INPUT FOR THIS TASK =>
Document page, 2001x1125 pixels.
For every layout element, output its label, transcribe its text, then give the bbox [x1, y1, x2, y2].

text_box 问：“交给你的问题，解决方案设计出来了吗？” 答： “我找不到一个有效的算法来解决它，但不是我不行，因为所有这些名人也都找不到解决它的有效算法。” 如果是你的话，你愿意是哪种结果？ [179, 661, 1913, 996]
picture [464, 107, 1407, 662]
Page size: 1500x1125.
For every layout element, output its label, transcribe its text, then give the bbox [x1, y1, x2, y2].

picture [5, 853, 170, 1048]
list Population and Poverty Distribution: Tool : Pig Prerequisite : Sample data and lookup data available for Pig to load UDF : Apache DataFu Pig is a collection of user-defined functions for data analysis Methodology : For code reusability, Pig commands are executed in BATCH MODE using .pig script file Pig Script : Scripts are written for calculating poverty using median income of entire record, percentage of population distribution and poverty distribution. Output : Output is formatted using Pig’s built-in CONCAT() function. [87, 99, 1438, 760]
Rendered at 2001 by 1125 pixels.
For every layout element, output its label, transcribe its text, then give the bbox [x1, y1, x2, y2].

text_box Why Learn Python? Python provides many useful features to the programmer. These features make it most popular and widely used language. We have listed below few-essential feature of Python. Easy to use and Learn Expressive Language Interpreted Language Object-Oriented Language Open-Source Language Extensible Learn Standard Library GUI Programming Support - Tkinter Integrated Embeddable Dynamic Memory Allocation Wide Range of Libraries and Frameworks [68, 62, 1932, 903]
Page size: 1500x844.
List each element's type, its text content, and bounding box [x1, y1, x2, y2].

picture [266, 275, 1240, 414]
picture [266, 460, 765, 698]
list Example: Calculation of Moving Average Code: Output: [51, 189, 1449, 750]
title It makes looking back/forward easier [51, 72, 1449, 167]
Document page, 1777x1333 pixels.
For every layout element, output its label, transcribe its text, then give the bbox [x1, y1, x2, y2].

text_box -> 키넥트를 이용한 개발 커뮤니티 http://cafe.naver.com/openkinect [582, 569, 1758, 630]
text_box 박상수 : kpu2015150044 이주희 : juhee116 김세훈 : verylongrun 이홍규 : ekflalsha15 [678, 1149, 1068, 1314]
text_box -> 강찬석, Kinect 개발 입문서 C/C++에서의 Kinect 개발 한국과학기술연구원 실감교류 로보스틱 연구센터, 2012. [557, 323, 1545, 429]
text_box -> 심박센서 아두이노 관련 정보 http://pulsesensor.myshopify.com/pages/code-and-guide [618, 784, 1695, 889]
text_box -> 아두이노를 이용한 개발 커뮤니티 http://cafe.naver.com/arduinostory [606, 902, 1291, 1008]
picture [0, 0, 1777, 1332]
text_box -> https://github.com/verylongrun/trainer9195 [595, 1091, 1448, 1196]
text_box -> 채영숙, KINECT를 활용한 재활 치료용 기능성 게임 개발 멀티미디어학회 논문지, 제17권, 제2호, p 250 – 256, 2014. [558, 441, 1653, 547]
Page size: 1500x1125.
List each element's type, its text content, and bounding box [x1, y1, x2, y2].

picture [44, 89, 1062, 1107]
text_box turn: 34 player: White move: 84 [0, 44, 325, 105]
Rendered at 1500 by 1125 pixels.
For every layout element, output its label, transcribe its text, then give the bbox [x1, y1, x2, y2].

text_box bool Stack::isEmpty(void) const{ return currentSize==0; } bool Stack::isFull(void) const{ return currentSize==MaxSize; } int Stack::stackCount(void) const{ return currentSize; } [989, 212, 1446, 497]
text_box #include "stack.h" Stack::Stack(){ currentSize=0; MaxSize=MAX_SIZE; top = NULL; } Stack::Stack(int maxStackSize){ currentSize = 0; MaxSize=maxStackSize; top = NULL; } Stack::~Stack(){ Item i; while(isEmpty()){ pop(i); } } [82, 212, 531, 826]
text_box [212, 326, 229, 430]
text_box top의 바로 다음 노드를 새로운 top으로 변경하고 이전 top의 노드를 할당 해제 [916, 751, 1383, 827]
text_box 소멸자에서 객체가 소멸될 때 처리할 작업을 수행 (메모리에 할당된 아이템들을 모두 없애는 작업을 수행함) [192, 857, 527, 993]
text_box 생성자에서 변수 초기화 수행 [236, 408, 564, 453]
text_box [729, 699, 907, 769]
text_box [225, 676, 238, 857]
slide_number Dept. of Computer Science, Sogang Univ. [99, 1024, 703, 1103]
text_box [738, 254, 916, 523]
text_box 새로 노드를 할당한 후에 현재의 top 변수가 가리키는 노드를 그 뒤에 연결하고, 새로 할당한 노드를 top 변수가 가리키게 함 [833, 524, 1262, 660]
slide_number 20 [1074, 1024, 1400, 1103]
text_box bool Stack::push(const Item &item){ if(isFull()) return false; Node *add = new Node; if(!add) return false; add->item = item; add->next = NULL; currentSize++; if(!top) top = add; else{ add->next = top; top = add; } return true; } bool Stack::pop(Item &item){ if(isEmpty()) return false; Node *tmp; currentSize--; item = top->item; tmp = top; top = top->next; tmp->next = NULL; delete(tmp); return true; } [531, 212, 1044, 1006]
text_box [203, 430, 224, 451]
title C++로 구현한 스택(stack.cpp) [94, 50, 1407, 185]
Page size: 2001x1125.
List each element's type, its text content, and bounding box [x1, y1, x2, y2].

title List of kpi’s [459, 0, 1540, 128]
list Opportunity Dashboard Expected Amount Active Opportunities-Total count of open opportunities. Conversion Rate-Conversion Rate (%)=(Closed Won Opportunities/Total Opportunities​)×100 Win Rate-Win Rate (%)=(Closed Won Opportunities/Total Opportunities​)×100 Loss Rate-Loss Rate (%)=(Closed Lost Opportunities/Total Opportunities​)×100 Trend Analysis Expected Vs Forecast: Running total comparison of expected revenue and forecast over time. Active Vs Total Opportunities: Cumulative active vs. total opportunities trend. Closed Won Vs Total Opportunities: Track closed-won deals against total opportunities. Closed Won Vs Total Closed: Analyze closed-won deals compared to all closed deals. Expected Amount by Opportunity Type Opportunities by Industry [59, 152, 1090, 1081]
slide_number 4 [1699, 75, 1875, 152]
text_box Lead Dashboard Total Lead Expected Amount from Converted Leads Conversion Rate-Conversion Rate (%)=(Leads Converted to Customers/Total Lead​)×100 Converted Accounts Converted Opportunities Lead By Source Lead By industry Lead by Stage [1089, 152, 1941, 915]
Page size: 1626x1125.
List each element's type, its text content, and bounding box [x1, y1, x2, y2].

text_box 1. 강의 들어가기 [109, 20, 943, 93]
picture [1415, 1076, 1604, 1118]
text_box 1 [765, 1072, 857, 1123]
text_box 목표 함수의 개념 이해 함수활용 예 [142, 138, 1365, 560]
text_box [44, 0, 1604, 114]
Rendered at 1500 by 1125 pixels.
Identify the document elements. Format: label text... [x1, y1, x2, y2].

REQUIRED ACTION =>
From the entries above, copy out every line where the string "pixels" appears.

ANSWER =>
Document page, 2001x1125 pixels.
Rendered at 2001 by 1125 pixels.
Document page, 1777x1333 pixels.
Rendered at 1500 by 1125 pixels.
Rendered at 1500 by 1125 pixels.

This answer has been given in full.